Evaluating LLMs for One-Shot Patching of Real and Artificial Vulnerabilities
Aayush Garg, Zanis Ali Khan, Renzo Degiovanni, Qiang Tang
TL;DR
The paper investigates the effectiveness of diverse LLMs in one-shot vulnerability patching using PoV-based validation across real and artificially generated vulnerabilities. Leveraging the Vul4J dataset and 14 LLMs, it shows real vulnerabilities are patched more readily than artificial ones, with significant cross-model overlap but scarce complementary patches. The study highlights limitations of current LLM generalization to artificial cases and discusses implications for ensemble strategies and prompting. Overall, it provides a rigorous, execution-based assessment of LLM-driven patch generation and outlines concrete directions for improving generalization and reliability.
Abstract
Automated vulnerability patching is crucial for software security, and recent advancements in Large Language Models (LLMs) present promising capabilities for automating this task.
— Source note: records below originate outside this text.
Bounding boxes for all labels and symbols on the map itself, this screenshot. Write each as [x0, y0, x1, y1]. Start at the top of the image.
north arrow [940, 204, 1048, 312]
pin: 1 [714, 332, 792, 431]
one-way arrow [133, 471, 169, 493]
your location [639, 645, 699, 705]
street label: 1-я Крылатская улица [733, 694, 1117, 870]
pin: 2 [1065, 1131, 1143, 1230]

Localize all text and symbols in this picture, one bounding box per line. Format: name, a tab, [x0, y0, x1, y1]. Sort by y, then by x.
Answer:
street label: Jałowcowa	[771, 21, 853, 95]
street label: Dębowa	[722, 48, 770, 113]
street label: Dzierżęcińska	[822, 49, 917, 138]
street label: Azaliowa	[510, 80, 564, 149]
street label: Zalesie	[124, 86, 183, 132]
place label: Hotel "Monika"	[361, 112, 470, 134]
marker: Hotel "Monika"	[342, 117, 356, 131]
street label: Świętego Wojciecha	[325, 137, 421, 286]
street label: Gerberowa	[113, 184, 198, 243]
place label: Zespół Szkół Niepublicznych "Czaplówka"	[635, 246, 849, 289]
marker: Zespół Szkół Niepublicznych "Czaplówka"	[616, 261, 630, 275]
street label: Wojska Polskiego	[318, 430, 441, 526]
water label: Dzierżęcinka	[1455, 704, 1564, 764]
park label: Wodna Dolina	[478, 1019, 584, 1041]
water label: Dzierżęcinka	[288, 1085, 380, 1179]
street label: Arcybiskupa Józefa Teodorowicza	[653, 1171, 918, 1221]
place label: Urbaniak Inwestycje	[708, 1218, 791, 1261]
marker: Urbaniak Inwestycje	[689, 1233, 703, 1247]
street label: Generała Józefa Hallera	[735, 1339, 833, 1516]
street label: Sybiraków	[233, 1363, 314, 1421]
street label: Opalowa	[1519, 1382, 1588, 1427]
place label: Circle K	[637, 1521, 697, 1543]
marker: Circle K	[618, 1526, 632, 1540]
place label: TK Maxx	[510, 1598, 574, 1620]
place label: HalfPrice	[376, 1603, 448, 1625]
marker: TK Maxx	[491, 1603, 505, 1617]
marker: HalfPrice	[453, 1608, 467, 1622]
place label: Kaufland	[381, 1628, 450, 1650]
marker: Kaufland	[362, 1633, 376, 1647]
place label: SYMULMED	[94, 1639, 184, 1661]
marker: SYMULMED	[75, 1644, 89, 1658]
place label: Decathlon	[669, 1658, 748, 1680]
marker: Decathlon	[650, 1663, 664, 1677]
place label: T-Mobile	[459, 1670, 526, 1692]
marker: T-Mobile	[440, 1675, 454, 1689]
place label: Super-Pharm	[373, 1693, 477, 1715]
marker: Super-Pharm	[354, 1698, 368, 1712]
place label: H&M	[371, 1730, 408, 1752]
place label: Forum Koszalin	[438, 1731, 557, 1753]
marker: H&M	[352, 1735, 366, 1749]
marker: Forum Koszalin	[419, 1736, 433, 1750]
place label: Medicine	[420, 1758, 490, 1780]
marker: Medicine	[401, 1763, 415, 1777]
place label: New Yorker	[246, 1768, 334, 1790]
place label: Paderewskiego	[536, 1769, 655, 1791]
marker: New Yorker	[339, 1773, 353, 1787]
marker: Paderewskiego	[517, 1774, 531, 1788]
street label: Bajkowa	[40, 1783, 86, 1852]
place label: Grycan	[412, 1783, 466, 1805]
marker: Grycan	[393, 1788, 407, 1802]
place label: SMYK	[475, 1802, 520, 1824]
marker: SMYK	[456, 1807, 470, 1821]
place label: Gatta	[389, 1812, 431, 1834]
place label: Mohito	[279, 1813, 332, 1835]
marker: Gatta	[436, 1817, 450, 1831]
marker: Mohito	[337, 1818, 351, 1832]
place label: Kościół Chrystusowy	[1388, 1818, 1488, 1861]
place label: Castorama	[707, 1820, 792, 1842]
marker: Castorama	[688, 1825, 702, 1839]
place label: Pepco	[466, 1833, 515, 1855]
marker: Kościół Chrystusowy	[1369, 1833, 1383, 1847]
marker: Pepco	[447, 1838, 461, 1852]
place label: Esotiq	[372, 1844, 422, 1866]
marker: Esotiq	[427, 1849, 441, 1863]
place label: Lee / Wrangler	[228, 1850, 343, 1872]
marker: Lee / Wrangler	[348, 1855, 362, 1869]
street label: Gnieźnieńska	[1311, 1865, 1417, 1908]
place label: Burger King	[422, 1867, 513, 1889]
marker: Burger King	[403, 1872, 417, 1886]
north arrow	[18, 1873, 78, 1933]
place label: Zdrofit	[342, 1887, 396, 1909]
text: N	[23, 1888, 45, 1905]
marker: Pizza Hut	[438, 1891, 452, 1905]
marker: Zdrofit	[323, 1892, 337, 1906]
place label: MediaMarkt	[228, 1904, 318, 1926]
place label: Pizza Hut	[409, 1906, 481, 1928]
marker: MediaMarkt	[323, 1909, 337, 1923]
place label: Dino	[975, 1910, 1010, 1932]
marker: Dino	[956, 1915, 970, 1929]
However, existing research has primarily assessed LLMs using publicly disclosed vulnerabilities, leaving their effectiveness on related artificial vulnerabilities largely unexplored. In this study, we empirically evaluate the patching effectiveness and complementarity of several prominent LLMs, such as OpenAI's GPT variants, LLaMA, DeepSeek, and Mistral models, using both real and artificial vulnerabilities. Our evaluation employs Proof-of-Vulnerability (PoV) test execution to concretely assess whether LLM-generated source code successfully patches vulnerabilities. Our results reveal that LLMs patch real vulnerabilities more effectively compared to artificial ones. Additionally, our analysis reveals significant variability across LLMs in terms of overlapping (multiple LLMs patching the same vulnerabilities) and complementarity (vulnerabilities patched exclusively by a single LLM), emphasizing the importance of selecting appropriate LLMs for effective vulnerability patching.